With a rise in global trade and a focus on international development, the past two decades have seen increased attention to the worldwide problem of corruption. With that attention have come efforts to measure the degree of corruption from one country to another.
A great deal hinges on these assessments — practical matters such as investment decisions and access to financing, but also collective narratives about different parts of the world, the challenges they face, and the risks they present.
Given the importance of this issue, our current tools for measuring corruption leave something to be desired. The most prominent corruption indexes make use of an “aggregation” technique in which a number of individual country-level assessments are gathered, their scores adjusted to a common scale, and the average of those adjusted score taken to yield each country’s rating. Some models ascribe greater or lesser weight to certain inputs, but the idea is the same: the overall level of corruption is gauged by adding together individual indicators of corruption.
We can think of this as a linear model of corruption: as any given indicator goes up or down, so does the total score. But corruption isn’t necessarily a linear phenomenon. For one thing, there are different kinds of corruption — ranging from petty bribe demands directed at the populace to sweetheart deals and “back-scratching” to grand kleptocracy — each with its own set of potential drivers and enablers.

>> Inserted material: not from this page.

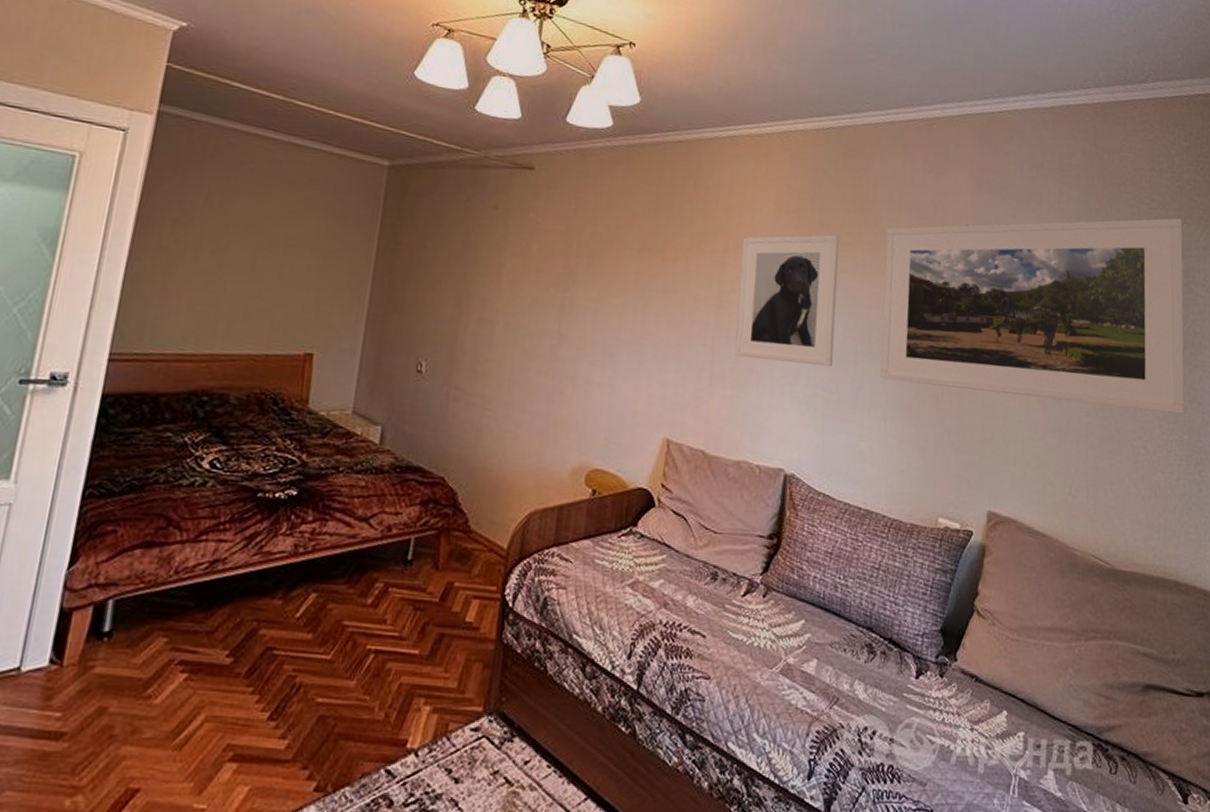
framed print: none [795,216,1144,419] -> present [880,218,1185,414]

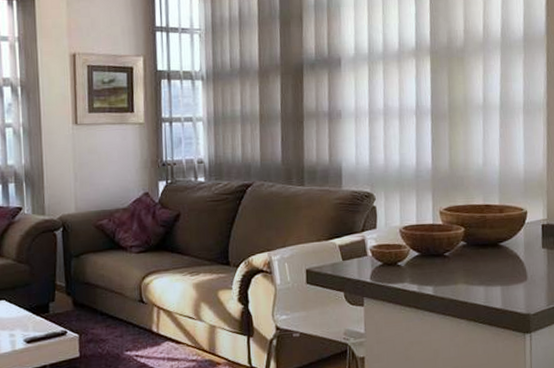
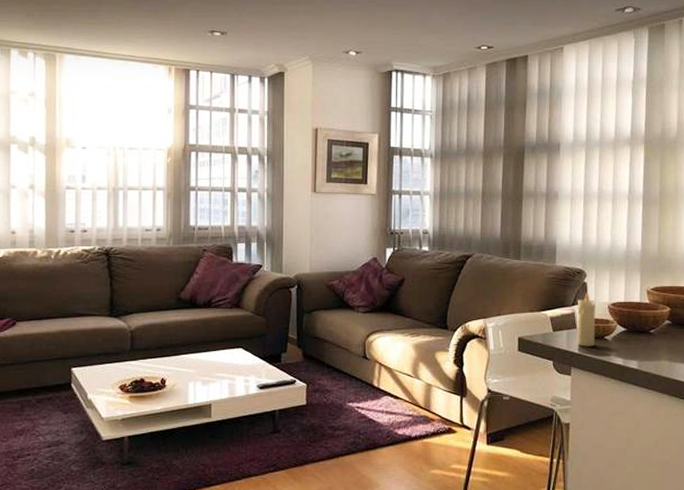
candle: none [367,216,388,275] -> present [576,291,596,347]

Different orders of corruption interact in various ways — corruption at the head of government fostering a corrupt environment throughout; mid-level officials demanding a cut of bribe payments extracted by low-level officials under pressure to meet their “quotas” — and will be subject to differing political and social dynamics. Just asking “how corrupt” a country is may not be the best approach to understanding these dynamics.

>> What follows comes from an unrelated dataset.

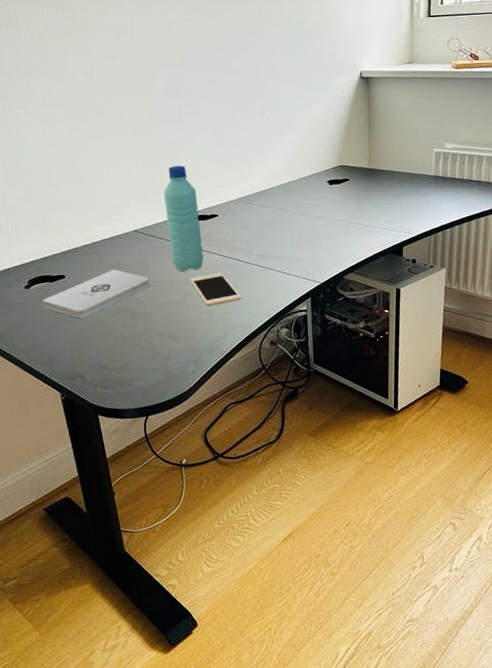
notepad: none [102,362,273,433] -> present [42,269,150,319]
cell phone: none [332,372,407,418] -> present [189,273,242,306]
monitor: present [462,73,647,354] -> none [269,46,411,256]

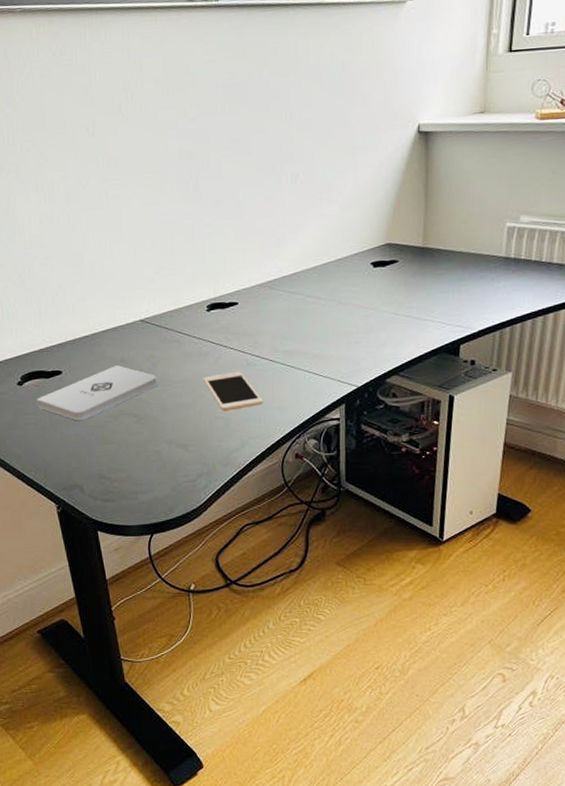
water bottle: present [164,165,203,272] -> none [175,242,220,370]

At the same time, in thinking about what causes corruption it is easy to slip into certain normative assumptions. From the perspective of liberal democracy, the struggle against corruption is made possible by a free and active press, transparency in government, and robust civic engagement. But if an authoritarian regime decides that it will not tolerate bribery of its officials, its deterrence measures may be every bit as effective (if not more so) as those liberal institutions.

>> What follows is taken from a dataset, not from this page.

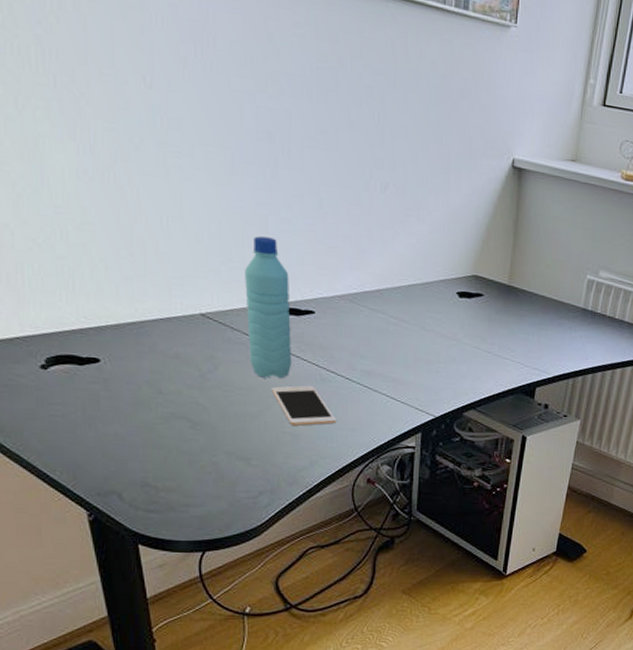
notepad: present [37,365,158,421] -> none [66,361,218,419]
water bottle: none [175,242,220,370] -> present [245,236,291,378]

These observations are at best anecdotal. In terms of rigorous analysis, our understanding of corruption and how to measure it remains underdeveloped. Improving that understanding requires an interdisciplinary approach, drawing upon economics, law, political science, sociology, statistics, and data science.
In producing its annual Bribery Risk Matrix, TRACE aims to utilize not only the best data, but also the most nuanced and current thinking about the causes and indicators of bribery risk. To that end, we have convened a working group of leading anticorruption scholars — political scientists Alexander Cooley, Dan Hough, and Michael Johnston, economist and statistician Enrico Giovannini, and professor of law and economics Tina Søreide. Meeting monthly over the course of a half-year, the group works to study, discuss, and model the societal, political, and economic factors that contribute to bribery risk.
While our initial aim in convening the working group is to develop incremental improvements to the Bribery Risk Matrix methodology, our overall goal is longer-term. Whether in media discussions or in academic literature, we rely too much on simplistic assessments of corruption, and we can be overly preoccupied with the “horse race” aspect of country rankings. By initiating a deeper inquiry into questions of measurement, comparison, and how we talk about corruption, we hope to contribute to improving public discourse, private-sector engagement, and scholarly analysis.